# USB Temperature Sensor / Probe with Linux Compatibility



## drmike (Nov 14, 2014)

Anyone out here doing any work with USB attached temperature sensors / probes?

Looking for gear recommendation for USB temperature sensor / module / etc.   Prefer something finished, in a case aside from maybe a probe arm.

Linux compatibility is the key here. 

Anyone using such a device or can recommend one? (not interested in raw Raspberry Pi io-style modules/projects).


----------



## HalfEatenPie (Nov 14, 2014)

Double posted there!


----------



## pcan (Nov 14, 2014)

I had very good results from Yocto-thermocouple http://www.yoctopuce.com/EN/products/usb-environmental-sensors/yocto-thermocouple. Very good software support for any OS, including Linux. This USB interface is supplied with two basic (and flimsy) thermocouples. In my application I used standard rugged industrial thermocouples to measure the burning chamber temperature of a owen. The temperature data is then stored on a mysql database to plot the temperature profile of each burning cycle. The owen must reach a specific temperature to break down hazardous chemicals, so reliability is the key of this application, because a missing record could be fined.


----------



## drmike (Nov 15, 2014)

pcan said:


> I had very good results from Yocto-thermocouple http://www.yoctopuce.com/EN/products/usb-environmental-sensors/yocto-thermocouple. Very good software support for any OS, including Linux. This USB interface is supplied with two basic (and flimsy) thermocouples. In my application I used standard rugged industrial thermocouples to measure the burning chamber temperature of a owen. The temperature data is then stored on a mysql database to plot the temperature profile of each burning cycle. The owen must reach a specific temperature to break down hazardous chemicals, so reliability is the key of this application, because a missing record could be fined.


Yocto makes AWESOME stuff.  

Totally great recommendation!!!


----------



## TurnkeyInternet (Nov 27, 2014)

We've used IT Watchguard devices, it's not USB but you mentioned external - and this is simply a stand alone network / tcp-ip device that sends you the alert.

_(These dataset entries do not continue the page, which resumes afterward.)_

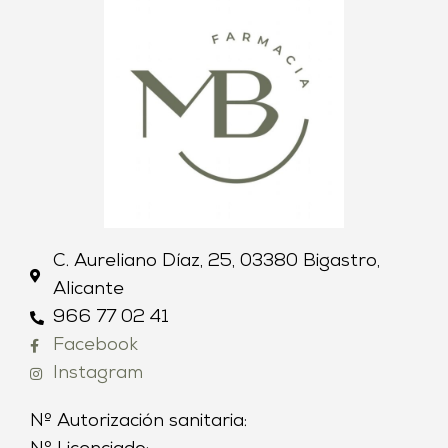
C. Aureliano Díaz, 25, 03380 Bigastro,
Alicante
966 77 02 41
Facebook
Instagram
Nº Autorización sanitaria: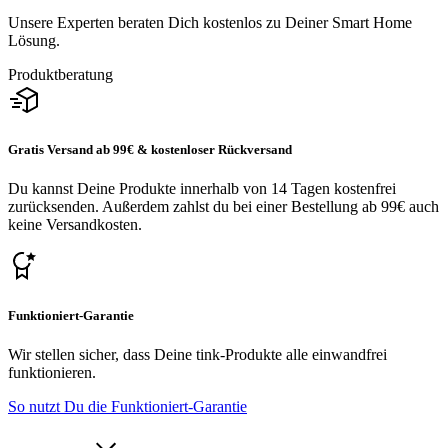
Unsere Experten beraten Dich kostenlos zu Deiner Smart Home
Lösung.
Produktberatung
Gratis Versand ab 99€ & kostenloser Rückversand
Du kannst Deine Produkte innerhalb von 14 Tagen kostenfrei
zurücksenden. Außerdem zahlst du bei einer Bestellung ab 99€ auch
keine Versandkosten.
Funktioniert-Garantie
Wir stellen sicher, dass Deine tink-Produkte alle einwandfrei
funktionieren.
So nutzt Du die Funktioniert-Garantie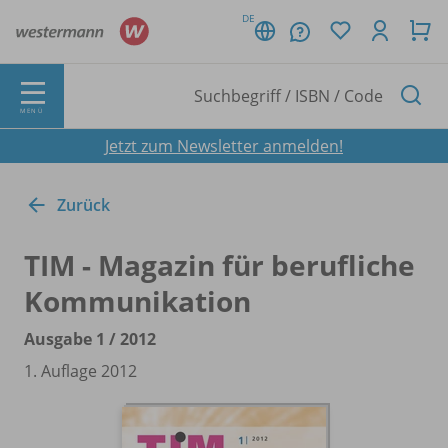
DE
MENÜ
Jetzt zum Newsletter anmelden!
Zurück
TIM - Magazin für berufliche
Kommunikation
Ausgabe 1 /
2012
1. Auflage 2012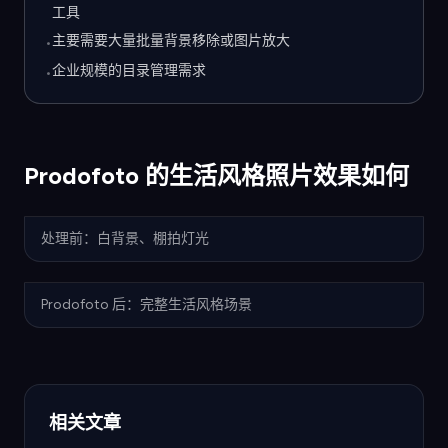
工具
主要需要大量批量背景移除或图片放大
•
企业规模的目录管理需求
•
Prodofoto 的生活风格照片效果如何
处理前：白背景、棚拍灯光
Prodofoto 后：完整生活风格场景
相关文章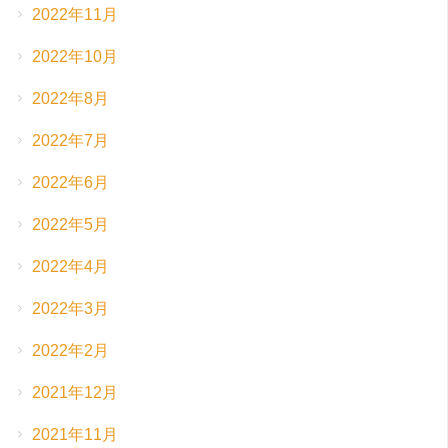
2022年11月
2022年10月
2022年8月
2022年7月
2022年6月
2022年5月
2022年4月
2022年3月
2022年2月
2021年12月
2021年11月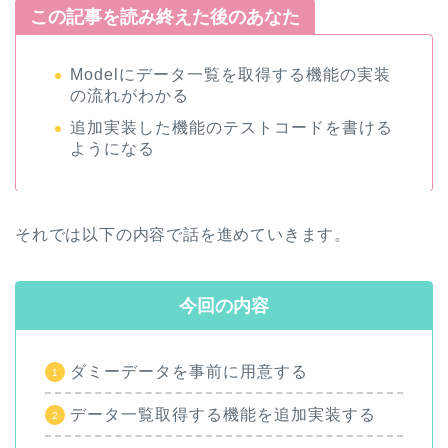
この記事を読み終えた後のあなた
Modelにデータ一覧を取得する機能の実装
の流れがわかる
追加実装した機能のテストコードを書ける
ようになる
それでは以下の内容で話を進めていきます。
今回の内容
ダミーデータを事前に用意する
データ一覧取得する機能を追加実装する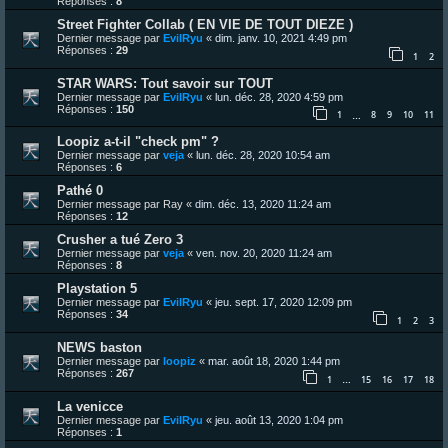
Réponses :
8
Street Fighter Collab ( EN VIE DE TOUT DIEZE )
Dernier message par
EvilRyu
«
dim. janv. 10, 2021 4:49 pm
Réponses :
29
1
2
STAR WARS: Tout savoir sur TOUT
Dernier message par
EvilRyu
«
lun. déc. 28, 2020 4:59 pm
Réponses :
150
1
8
9
10
11
…
Loopiz a-t-il "check pm" ?
Dernier message par
veja
«
lun. déc. 28, 2020 10:54 am
Réponses :
6
Pathé 0
Dernier message par
Ray
«
dim. déc. 13, 2020 11:24 am
Réponses :
12
Crusher a tué Zero 3
Dernier message par
veja
«
ven. nov. 20, 2020 11:24 am
Réponses :
8
Playstation 5
Dernier message par
EvilRyu
«
jeu. sept. 17, 2020 12:09 pm
Réponses :
34
1
2
3
NEWS baston
Dernier message par
loopiz
«
mar. août 18, 2020 1:44 pm
Réponses :
267
1
15
16
17
18
…
La venicce
Dernier message par
EvilRyu
«
jeu. août 13, 2020 1:04 pm
Réponses :
1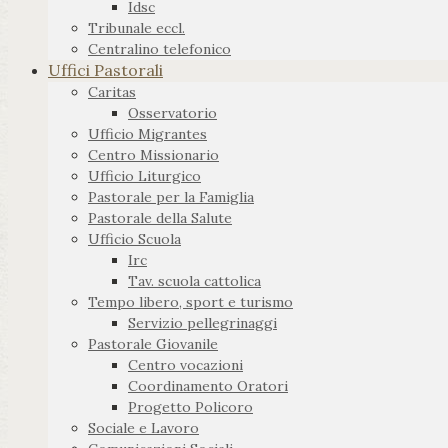
Idsc
Tribunale eccl.
Centralino telefonico
Uffici Pastorali
Caritas
Osservatorio
Ufficio Migrantes
Centro Missionario
Ufficio Liturgico
Pastorale per la Famiglia
Pastorale della Salute
Ufficio Scuola
Irc
Tav. scuola cattolica
Tempo libero, sport e turismo
Servizio pellegrinaggi
Pastorale Giovanile
Centro vocazioni
Coordinamento Oratori
Progetto Policoro
Sociale e Lavoro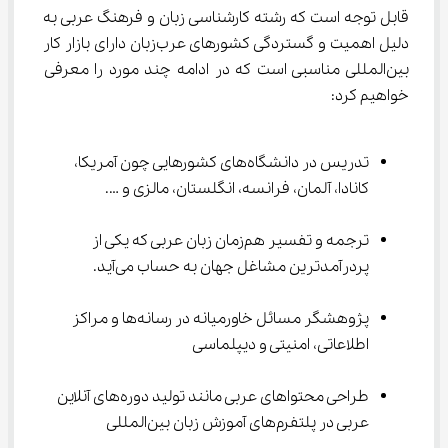
قابل توجه است که رشته کارشناسی زبان و فرهنگ عربی به 
دلیل اهمیت و گستردگی کشورهای عرب‌زبان دارای بازار کار 
بین‌المللی مناسبی است که در ادامه چند مورد را معرفی 
خواهیم کرد:
تدریس در دانشگاه‌های کشورهایی چون آمریکا، 
کانادا، آلمان، فرانسه، انگلستان، مالزی و ….
ترجمه و تفسیر هم‌زمان زبان عربی که یکی از 
پردرآمدترین مشاغل جهان به حساب می‌آید.
پژوهشگر مسائل خاورمیانه در رسانه‌ها و مراکز 
اطلاعاتی، امنیتی و دیپلماسی
طراحی محتواهای عربی مانند تولید دوره‌های آنلاین 
عربی در پلتفرم‌های آموزش زبان بین‌المللی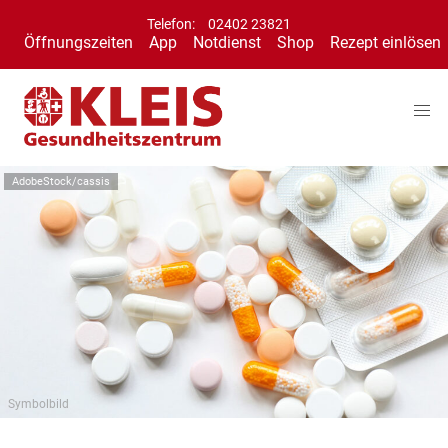
Telefon:
02402 23821
Öffnungszeiten
App
Notdienst
Shop
Rezept einlösen
AdobeStock/cassis
Symbolbild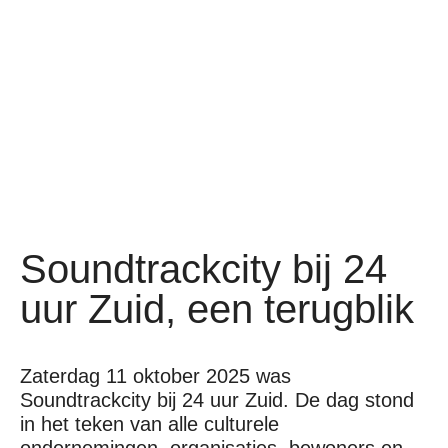
Soundtrackcity bij 24
uur Zuid, een terugblik
Zaterdag 11 oktober 2025 was
Soundtrackcity bij 24 uur Zuid. De dag stond
in het teken van alle culturele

http://www.itwatchdogs.com/

We have clients who use them in their own racks to monitor things in addition to what we already do with our central system.  It's a good 1-off monitor device for a single client.


----------



## rds100 (Nov 27, 2014)

There is this cheap thing from DealExtreme - http://www.dx.com/p/temper-usb-thermometer-temperature-recorder-for-pc-laptop-81105

I haven't tried it myself, but some guy in the comments / reviews claims it works with linux.


----------